**THE PROBLEM**: Your answer should be the lines from the one with "framed print: present [290,19,448,233]" to the end of the data below, both included, exact and free of pictures.

Start of PROVIDED ENTRIES

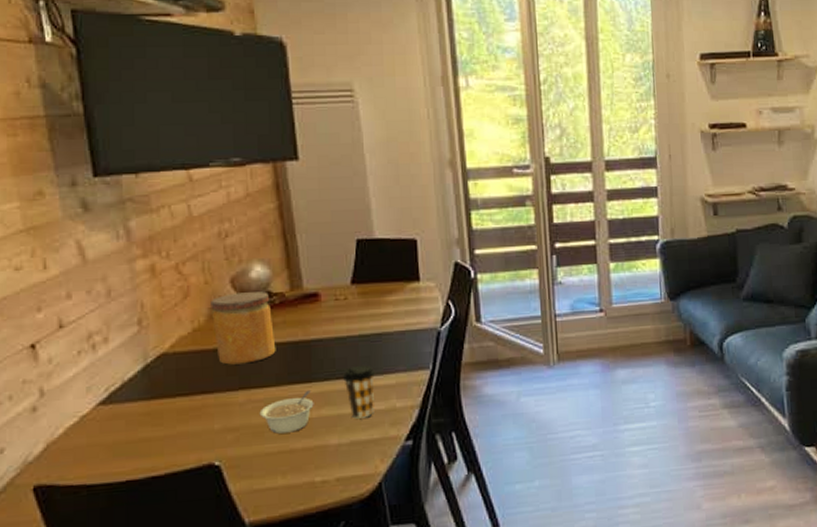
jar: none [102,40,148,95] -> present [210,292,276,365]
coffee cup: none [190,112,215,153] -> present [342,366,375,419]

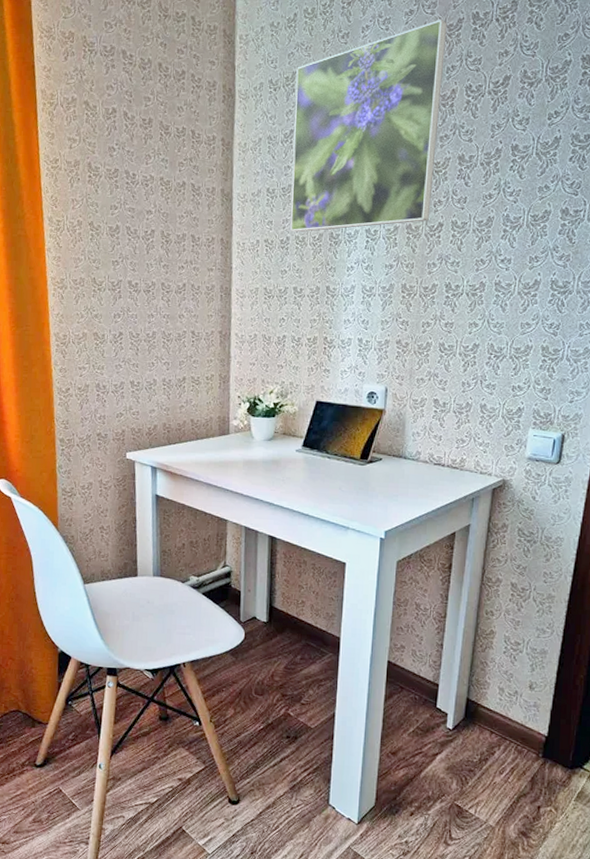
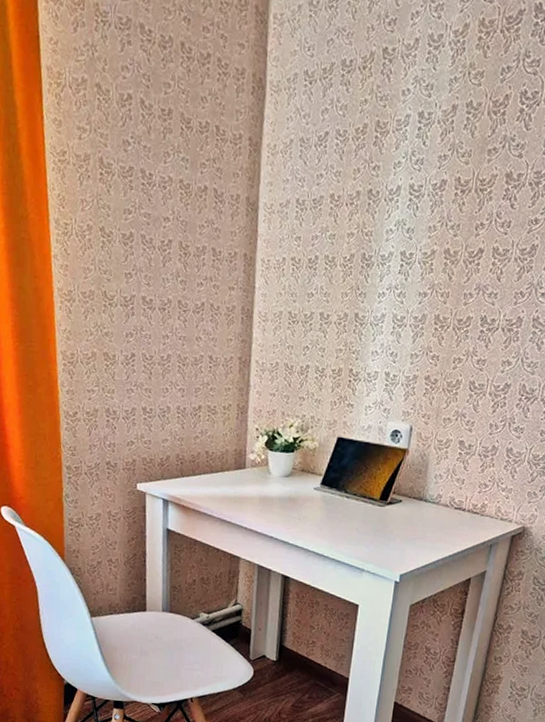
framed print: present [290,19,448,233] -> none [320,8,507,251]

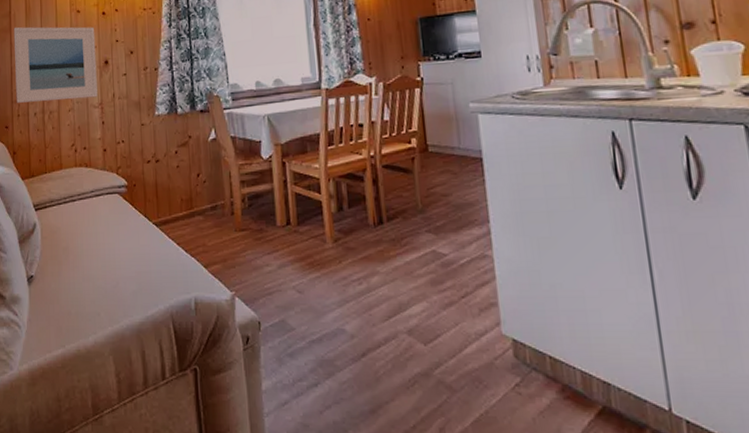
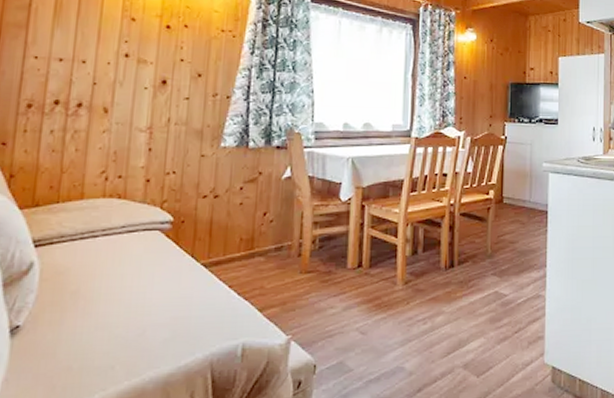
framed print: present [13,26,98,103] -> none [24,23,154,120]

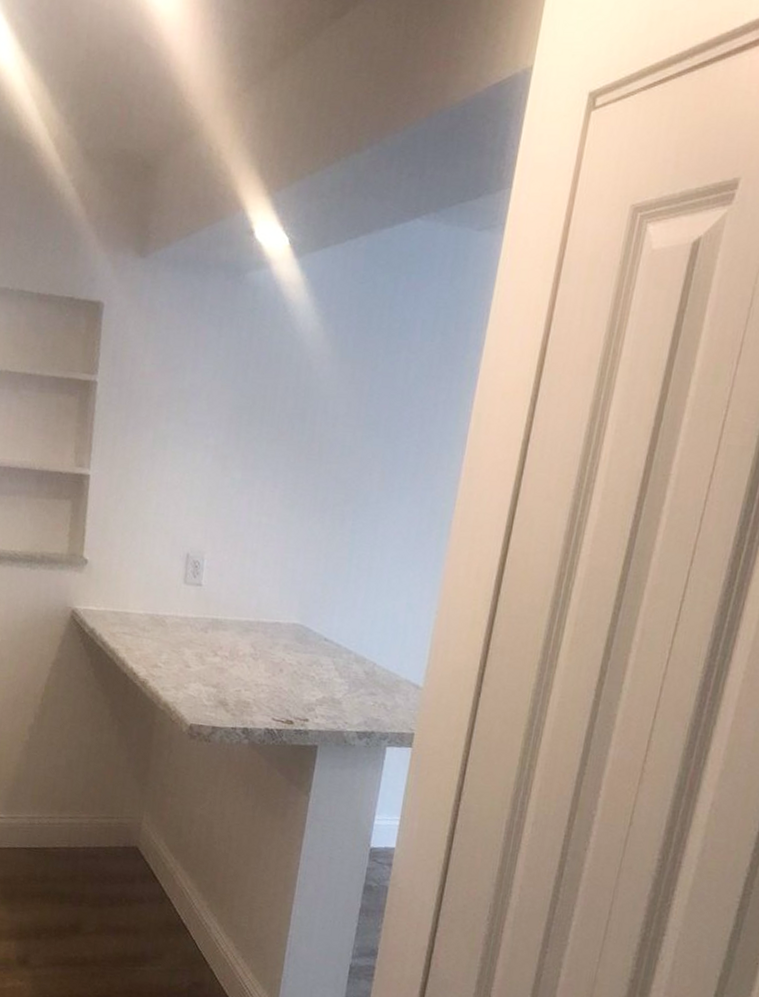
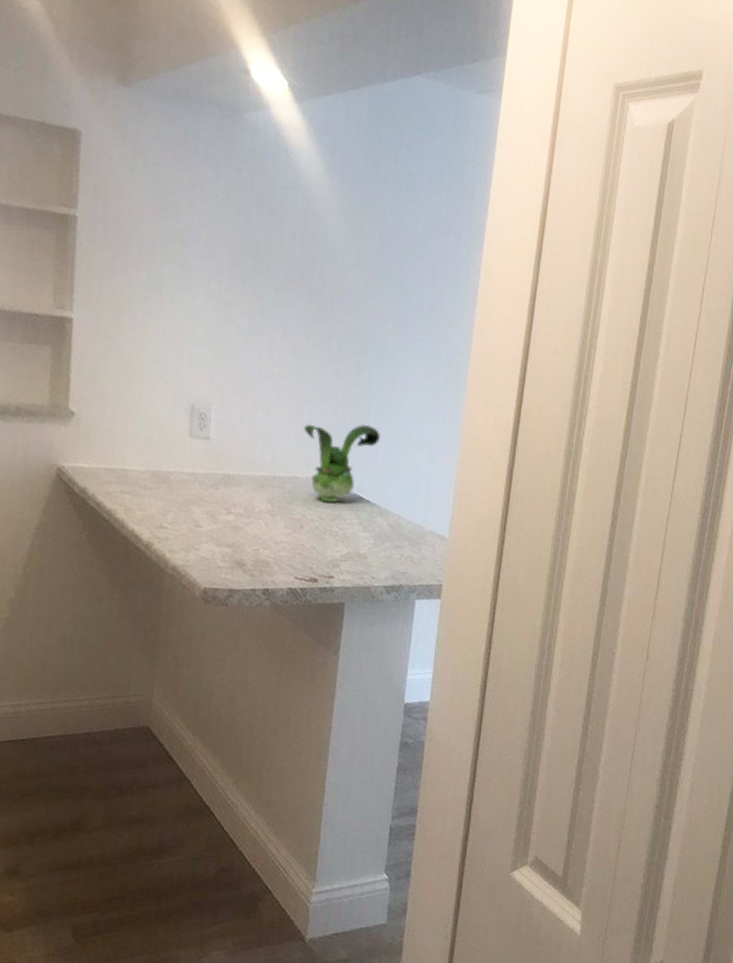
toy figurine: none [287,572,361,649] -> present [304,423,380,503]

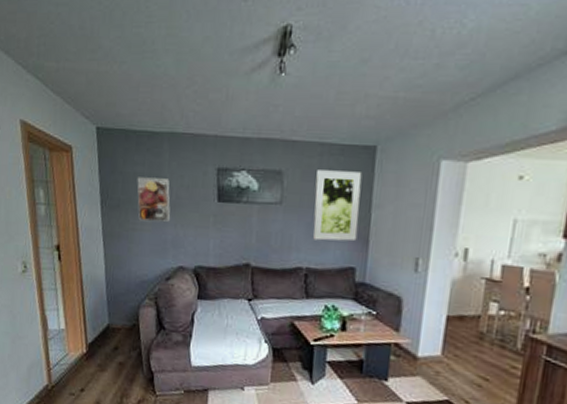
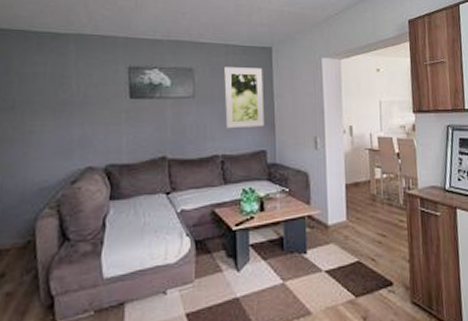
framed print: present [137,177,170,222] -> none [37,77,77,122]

End of PROVIDED ENTRIES

**RESPONSE TO THIS EXERCISE**:
framed print: present [290,19,448,233] -> none [320,8,507,251]

framed print: present [13,26,98,103] -> none [24,23,154,120]

toy figurine: none [287,572,361,649] -> present [304,423,380,503]

framed print: present [137,177,170,222] -> none [37,77,77,122]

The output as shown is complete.